Mar 3 2010 by Robert Mitchell, Airdrie & Coatbridge
WITH council bosses facing £75million of cuts the Advertiser has seen reports that bring up “the potential for redundancies” and reveal a “major proportion” of the savings are likely to come from staff costs.
With almost 80 per cent of North Lanarkshire Council’s 17,500 employees living in the area there is a concern that “any changes which occur within the council’s labour market will have a direct impact on the local economy.”
As it stands the council expects there will be no job cuts in the 2010/11 financial year but lay-offs after that have not been ruled out. The local authority has already slashed £15million from its 2010/11 budget and another £60million has to be found between 2011/12 and 2013/14.

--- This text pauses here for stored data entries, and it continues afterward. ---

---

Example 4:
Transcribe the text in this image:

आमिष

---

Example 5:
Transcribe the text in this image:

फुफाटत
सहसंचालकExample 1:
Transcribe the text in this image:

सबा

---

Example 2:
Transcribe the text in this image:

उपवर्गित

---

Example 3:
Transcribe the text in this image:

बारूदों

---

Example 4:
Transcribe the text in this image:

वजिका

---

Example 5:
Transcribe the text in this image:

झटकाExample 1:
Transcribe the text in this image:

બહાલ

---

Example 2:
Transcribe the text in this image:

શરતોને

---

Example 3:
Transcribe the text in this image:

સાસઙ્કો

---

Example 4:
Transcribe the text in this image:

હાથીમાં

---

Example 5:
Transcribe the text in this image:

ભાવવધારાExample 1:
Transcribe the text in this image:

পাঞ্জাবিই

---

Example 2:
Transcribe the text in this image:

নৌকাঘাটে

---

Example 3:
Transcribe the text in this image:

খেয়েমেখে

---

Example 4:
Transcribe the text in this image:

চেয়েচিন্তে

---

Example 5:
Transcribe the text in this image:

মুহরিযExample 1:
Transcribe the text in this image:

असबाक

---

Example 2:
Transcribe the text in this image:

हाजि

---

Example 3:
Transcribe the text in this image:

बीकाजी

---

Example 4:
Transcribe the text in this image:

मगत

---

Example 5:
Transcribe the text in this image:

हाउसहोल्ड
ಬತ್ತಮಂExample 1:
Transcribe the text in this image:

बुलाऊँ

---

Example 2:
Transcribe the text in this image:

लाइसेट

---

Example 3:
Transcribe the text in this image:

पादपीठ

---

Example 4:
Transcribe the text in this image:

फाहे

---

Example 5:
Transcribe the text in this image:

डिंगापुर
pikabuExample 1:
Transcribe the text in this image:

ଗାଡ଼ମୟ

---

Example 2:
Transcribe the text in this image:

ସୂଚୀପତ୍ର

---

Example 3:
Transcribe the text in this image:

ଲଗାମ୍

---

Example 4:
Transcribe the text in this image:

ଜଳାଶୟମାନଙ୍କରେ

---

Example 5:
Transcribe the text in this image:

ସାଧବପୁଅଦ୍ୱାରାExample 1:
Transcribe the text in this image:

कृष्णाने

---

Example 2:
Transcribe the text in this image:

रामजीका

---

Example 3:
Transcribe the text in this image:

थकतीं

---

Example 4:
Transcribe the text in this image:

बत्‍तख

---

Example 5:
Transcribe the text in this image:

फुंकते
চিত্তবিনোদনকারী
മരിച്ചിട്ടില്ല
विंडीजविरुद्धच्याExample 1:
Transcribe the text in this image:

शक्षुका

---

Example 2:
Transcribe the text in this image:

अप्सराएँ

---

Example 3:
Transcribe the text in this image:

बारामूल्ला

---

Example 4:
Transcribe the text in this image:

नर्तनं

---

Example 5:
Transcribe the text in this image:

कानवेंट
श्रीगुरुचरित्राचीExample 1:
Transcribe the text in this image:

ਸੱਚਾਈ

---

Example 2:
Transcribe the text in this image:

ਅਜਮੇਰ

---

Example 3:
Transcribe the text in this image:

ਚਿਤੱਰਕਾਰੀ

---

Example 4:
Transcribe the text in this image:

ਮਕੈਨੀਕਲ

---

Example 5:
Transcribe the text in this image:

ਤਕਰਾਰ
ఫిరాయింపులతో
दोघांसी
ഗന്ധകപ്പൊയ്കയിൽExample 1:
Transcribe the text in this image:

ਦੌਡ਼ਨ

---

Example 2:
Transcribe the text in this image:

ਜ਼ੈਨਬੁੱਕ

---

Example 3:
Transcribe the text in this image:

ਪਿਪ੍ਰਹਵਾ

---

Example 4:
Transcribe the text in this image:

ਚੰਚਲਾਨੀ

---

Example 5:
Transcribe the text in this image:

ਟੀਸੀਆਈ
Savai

John O’Hagan, Executive Director of Corporate Services, said: “The council recognises that its workforce is key to delivering quality services that meet the needs of our residents and in helping the council achieve the efficiency savings that are necessary because of a reduction in public funding.

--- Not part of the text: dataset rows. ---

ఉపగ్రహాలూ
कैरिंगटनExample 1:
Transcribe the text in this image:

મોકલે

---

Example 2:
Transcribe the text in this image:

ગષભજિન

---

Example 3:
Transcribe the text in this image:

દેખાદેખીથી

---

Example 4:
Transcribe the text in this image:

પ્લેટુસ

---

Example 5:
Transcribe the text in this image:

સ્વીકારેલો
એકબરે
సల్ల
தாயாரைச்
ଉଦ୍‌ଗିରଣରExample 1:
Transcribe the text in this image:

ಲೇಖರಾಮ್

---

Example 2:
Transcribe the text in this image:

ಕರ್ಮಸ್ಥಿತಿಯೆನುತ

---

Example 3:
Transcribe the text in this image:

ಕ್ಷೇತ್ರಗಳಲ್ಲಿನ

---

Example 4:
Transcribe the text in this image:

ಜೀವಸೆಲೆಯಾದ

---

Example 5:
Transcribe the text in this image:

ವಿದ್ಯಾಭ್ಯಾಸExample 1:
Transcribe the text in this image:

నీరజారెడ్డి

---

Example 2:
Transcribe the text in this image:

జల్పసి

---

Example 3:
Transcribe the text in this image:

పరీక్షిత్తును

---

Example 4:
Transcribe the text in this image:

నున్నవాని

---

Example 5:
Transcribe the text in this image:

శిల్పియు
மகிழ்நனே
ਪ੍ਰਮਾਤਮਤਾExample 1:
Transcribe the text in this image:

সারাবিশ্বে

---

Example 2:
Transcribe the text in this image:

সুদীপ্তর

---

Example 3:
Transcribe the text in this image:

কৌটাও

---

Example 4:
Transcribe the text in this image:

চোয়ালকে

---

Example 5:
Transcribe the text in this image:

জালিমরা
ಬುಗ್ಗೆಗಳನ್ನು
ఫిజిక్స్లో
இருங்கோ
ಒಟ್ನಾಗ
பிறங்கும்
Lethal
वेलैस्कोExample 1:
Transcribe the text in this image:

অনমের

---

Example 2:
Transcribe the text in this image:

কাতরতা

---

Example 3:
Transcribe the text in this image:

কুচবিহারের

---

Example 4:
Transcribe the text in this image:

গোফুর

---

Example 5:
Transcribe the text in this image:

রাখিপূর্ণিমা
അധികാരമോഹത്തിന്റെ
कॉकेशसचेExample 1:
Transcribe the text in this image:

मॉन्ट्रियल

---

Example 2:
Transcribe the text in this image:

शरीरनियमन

“As part of our Service and People First Transformation project to make those savings, we have identified a number of areas where we can reduce employee costs. This includes reducing overtime costs, a review of all current or new vacancies, seeking to fill vacancies by internal recruitment in the first instance, and continuing to reduce absence levels.
“The council has already stated that it does not anticipate compulsory redundancies in the next financial year, 2010/11. While we cannot guarantee the position for the future because of the severe financial pressures we are facing, the council will continue to seek to minimise the need for redundancies within the workforce.”

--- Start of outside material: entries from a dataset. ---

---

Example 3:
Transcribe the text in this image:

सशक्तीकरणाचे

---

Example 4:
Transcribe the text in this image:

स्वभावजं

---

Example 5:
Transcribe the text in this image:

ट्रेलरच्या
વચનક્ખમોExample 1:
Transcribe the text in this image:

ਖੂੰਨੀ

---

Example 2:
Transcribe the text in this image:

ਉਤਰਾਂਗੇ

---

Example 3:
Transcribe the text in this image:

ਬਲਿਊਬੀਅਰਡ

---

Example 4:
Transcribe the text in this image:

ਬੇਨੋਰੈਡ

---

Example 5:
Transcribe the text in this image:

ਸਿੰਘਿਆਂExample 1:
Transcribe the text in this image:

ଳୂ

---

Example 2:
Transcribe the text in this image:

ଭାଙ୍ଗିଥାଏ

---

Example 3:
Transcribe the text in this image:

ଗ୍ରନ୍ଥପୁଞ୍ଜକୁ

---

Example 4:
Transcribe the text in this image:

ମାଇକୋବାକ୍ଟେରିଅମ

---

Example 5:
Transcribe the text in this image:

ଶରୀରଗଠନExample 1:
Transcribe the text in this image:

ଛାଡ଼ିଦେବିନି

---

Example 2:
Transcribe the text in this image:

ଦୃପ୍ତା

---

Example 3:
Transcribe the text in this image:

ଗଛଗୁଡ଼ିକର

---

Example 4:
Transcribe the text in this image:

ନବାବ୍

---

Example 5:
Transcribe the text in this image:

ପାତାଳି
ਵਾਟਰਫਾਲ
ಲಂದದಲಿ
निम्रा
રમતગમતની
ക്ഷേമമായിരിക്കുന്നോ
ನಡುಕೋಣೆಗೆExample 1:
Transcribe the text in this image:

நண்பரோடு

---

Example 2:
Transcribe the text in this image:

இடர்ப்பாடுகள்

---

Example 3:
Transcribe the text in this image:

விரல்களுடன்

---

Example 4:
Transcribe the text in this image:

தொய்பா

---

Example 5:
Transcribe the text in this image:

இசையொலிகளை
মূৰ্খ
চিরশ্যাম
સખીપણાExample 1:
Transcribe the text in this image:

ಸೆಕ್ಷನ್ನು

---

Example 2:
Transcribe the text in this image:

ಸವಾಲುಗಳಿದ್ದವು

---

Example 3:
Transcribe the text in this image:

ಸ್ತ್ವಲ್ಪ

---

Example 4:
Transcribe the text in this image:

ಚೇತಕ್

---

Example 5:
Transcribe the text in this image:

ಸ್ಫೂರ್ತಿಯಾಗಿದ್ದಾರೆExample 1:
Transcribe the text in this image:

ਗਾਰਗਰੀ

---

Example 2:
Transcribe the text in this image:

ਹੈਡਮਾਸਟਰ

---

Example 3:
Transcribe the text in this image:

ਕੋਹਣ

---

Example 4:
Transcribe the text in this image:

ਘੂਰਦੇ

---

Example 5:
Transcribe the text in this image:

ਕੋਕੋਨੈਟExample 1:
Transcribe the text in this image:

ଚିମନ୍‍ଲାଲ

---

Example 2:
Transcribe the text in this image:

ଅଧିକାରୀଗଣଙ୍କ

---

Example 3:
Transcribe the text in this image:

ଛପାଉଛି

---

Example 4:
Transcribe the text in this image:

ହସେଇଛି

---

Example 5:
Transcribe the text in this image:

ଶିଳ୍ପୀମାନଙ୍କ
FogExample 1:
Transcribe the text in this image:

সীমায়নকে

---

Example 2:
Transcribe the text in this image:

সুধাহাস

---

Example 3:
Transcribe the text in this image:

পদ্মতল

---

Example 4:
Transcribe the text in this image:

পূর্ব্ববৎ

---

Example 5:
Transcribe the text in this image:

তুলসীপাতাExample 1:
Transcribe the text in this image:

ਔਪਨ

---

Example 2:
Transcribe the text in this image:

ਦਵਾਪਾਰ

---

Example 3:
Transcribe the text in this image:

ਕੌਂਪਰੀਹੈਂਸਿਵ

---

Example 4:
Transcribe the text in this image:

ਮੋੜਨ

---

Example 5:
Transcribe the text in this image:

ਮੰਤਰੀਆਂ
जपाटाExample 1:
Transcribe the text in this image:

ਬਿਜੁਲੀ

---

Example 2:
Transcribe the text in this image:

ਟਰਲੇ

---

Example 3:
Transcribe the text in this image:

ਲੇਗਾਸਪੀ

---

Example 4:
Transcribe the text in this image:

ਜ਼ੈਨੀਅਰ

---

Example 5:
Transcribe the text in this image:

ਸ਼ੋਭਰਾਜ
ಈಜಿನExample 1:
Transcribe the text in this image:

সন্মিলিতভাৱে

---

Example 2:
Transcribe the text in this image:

Proof of cost-cutting can be seen in a report titled Workforce Deployment that says existing vacancies in the council will not be filled, unless specific permission is given from a senior official. In January there were 143 vacant posts across the council. A recruitment freeze had also been considered in the council but that idea was thrown out.
The report also states that vacancies should be filled internally unless something like the need for specialist skills means recruiting outside the council workforce.
However two issues were raised in the report. Legally, the council should appoint on merit. The reports also points out the council’s duties under Equalities legislation “where we have already identified and regularly report that our employment of certain minority ethnic groups is significantly below, in proportionate terms, the existence of such groups in wider society.”
Bringing up redundancies, the report adds: “In both these cases, however, it is thought that a more closed recruitment arrangement could be justified in business terms given, in particular, the prospect for reduced employment opportunities overall and the potential for redundancies.”
Since January the council’s recruitment advertising has been changed “to reflect the principle that any recruitment should normally canvass internal applicants only” unless someone at Chief Officer level decides otherwise.
The same report revealed that slashing overtime by 15 per cent between 2011 and 2014 could save £5million. Overtime for 2009/10 was around £14million.
Another report called Workforce Planning says: “With approximately 40 per cent of the council’s gross budget taken up with employee costs, a major proportion of the savings target is expected to come from savings in employee costs.”
It goes on: “Seventy-eight per cent of council employees reside in North Lanarkshire. Therefore, any changes which occur within the council’s labour market will have a direct impact on the local economy.”